In general, a better policy choice than alternative fuel production and distribution tax credits is an upstream carbon tax. It would encourage through prices the adoption of energy efficiency measures by consumers and businesses. Imposition of an upstream carbon tax would not require the creation of a large new bureaucracy to measure actual emissions and collect the tax, and the number of firms required to file tax returns for an upstream tax would be limited. It would apply to the principle sources of CO2 emissions: coal, natural gas and petroleum products, and it could impose differing rates on each taxable substance so that each is taxed equivalently in terms of tons of potential CO2 emissions. The CO2 equivalence rate could be set and adjusted to achieve any desired combination of revenue collections and CO2 emissions reductions.

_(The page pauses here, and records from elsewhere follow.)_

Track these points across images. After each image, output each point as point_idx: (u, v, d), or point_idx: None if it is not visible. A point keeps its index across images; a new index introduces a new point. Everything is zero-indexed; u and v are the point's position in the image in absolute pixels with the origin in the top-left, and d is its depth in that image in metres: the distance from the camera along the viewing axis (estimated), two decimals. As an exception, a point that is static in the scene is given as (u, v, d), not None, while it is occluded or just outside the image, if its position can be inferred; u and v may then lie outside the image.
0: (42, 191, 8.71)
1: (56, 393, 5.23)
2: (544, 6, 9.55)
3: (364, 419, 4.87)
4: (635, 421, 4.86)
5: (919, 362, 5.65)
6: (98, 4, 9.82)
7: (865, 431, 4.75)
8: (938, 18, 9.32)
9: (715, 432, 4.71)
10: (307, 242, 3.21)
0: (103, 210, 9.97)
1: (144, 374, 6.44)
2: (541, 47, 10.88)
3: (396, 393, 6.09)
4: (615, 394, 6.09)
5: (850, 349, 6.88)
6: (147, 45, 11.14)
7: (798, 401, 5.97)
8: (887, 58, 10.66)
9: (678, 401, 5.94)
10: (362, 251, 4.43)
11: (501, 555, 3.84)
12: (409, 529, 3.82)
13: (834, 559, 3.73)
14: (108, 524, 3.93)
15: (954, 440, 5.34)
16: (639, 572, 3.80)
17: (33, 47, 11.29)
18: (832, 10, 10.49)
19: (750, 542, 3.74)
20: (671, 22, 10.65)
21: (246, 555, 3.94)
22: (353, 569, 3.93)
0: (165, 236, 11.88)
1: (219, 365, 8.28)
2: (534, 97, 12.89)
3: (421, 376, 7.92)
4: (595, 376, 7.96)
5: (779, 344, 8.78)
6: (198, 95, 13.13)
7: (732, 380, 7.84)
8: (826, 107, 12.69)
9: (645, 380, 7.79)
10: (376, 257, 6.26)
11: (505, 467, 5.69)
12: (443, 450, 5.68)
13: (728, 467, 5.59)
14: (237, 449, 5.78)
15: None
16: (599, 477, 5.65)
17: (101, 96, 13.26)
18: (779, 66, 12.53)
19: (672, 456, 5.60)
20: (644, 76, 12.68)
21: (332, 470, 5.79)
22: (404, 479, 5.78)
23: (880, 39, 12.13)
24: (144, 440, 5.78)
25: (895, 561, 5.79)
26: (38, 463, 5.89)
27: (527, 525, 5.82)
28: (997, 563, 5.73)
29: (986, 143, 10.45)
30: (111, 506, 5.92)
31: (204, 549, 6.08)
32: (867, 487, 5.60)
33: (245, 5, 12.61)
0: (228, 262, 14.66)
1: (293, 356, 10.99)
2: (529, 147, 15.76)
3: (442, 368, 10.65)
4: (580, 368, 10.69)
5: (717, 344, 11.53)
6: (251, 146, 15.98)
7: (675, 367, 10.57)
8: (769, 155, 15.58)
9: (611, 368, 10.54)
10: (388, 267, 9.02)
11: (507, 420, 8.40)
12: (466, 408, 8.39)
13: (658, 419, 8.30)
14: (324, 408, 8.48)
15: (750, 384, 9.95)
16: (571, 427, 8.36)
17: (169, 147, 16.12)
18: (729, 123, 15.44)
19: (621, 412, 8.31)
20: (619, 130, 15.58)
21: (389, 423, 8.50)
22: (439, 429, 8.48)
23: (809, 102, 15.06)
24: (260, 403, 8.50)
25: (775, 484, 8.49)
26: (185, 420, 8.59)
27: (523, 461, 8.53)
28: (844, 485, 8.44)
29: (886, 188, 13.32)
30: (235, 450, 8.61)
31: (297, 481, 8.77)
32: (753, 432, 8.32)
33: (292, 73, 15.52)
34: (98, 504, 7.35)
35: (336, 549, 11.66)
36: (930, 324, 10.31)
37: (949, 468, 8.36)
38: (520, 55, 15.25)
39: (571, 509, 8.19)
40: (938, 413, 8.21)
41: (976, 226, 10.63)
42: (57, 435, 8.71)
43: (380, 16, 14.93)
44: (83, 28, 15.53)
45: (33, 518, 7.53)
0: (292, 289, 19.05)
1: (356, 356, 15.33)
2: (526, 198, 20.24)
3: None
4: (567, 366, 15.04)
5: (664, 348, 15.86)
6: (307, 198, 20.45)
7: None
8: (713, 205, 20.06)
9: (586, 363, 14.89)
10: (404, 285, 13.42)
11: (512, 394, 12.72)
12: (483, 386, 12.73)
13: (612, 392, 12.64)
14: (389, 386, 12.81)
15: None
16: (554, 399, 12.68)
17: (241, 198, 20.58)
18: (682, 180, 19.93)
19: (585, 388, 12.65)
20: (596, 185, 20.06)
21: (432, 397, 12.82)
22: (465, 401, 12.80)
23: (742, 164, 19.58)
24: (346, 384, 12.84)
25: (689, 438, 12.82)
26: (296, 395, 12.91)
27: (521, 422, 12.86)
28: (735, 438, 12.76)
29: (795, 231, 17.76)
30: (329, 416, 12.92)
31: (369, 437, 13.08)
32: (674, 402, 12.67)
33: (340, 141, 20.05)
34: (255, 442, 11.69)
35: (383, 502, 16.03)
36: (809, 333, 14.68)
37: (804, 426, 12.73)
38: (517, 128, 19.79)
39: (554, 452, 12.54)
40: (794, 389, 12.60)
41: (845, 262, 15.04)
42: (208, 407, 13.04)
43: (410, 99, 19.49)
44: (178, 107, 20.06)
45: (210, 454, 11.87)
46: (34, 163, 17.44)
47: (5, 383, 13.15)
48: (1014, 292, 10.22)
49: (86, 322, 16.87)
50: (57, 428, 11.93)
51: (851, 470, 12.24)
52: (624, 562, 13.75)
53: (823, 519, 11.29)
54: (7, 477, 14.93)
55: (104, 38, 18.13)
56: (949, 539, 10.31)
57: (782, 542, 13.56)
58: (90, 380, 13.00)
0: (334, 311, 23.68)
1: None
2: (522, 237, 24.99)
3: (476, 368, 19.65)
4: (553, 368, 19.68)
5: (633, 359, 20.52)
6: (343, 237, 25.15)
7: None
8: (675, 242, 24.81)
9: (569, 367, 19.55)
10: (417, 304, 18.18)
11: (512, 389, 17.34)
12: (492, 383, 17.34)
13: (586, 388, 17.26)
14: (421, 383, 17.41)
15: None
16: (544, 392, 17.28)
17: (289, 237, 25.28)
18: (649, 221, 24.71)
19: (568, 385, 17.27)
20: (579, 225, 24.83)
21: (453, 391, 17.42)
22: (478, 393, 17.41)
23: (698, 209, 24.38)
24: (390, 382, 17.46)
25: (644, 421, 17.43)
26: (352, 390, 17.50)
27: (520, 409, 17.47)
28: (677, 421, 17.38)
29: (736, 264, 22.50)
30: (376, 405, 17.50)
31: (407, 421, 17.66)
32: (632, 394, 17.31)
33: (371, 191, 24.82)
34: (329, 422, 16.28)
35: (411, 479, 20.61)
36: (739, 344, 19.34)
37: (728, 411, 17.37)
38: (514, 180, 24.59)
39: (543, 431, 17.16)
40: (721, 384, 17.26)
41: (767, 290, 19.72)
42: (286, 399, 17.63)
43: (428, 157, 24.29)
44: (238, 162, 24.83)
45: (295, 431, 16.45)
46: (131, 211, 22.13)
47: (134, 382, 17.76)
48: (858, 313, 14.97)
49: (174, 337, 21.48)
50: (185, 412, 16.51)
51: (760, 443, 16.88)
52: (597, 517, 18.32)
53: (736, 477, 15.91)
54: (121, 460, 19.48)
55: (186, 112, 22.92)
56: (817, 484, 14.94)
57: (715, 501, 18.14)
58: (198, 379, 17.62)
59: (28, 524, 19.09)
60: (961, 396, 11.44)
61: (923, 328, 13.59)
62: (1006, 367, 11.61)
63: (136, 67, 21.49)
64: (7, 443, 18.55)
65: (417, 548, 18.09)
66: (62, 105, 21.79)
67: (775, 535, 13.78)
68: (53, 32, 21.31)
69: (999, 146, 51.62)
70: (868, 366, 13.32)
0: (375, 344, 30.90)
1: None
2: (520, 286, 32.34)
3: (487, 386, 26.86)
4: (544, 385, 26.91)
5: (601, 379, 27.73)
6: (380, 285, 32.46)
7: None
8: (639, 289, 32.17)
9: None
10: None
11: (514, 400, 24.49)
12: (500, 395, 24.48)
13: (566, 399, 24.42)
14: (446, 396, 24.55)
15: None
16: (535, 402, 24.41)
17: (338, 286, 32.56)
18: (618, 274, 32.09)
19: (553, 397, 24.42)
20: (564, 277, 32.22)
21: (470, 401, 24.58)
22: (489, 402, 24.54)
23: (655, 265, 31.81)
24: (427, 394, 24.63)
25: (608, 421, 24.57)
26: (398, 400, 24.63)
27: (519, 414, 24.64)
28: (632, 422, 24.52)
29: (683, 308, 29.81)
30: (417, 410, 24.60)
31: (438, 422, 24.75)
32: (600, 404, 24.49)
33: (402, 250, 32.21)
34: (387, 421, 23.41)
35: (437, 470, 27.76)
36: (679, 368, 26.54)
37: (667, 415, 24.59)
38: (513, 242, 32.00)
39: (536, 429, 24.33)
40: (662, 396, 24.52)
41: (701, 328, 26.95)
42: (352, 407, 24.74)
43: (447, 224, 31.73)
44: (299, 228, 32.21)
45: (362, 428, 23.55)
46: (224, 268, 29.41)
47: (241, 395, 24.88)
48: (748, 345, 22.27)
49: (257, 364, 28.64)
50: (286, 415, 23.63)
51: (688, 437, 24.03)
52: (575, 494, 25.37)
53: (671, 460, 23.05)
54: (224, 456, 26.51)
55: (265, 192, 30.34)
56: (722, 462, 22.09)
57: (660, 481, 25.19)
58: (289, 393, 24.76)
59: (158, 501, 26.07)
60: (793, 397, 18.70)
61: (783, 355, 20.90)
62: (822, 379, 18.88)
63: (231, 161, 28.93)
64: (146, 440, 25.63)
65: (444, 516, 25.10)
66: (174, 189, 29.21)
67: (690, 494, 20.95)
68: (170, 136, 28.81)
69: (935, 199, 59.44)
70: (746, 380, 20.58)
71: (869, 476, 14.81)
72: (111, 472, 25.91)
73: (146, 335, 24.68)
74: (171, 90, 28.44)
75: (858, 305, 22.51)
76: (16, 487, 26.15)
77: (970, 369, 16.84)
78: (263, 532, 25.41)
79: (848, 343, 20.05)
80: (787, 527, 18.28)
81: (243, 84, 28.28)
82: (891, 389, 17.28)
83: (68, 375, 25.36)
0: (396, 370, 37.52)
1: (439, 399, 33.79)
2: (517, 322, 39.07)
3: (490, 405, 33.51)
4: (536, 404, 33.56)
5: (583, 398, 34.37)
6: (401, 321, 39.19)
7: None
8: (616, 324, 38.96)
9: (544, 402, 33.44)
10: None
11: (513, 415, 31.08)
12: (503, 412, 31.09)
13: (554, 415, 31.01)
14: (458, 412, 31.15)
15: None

  • In general, an upstream carbon tax would be a much better policy choice than tax credits. 

 



[1] ASC 740-10-10-2

[2] ASC 740-30-25-17.

[3] Firms Keep Stockpiles of 'Foreign' Cash in U.S.,  Wall Street Journal (Jan. 22, 2013)

[4] Cellulosic ethanol is also eligible for numerous grants, loan guarantees, and other subsidies through the farm bill energy title and various energy bill provisions.

[5] Types of biodiesel eligible for the tax credit include those derived from the following feedstocks:  “virgin oils, esters derived from corn, soybeans, sunflower seeds, cottonseeds, canola, crambe, rapeseeds, safflowers, flaxseeds, rice bran, mustard seeds, and camelina, and from animal fats.” http://www.propetroleum.com/PDFS/certificate_bio-diesel.pdf

[6] Eligible facilities include gasoline stations, those installing biodiesel or 85% ethanol (E85) blender pumps, or repowering sites for electric vehicles. Stations dispensing natural gas, liquefied natural gas (LNG), and liquefied petroleum gas (LPG) are also eligible for the credit.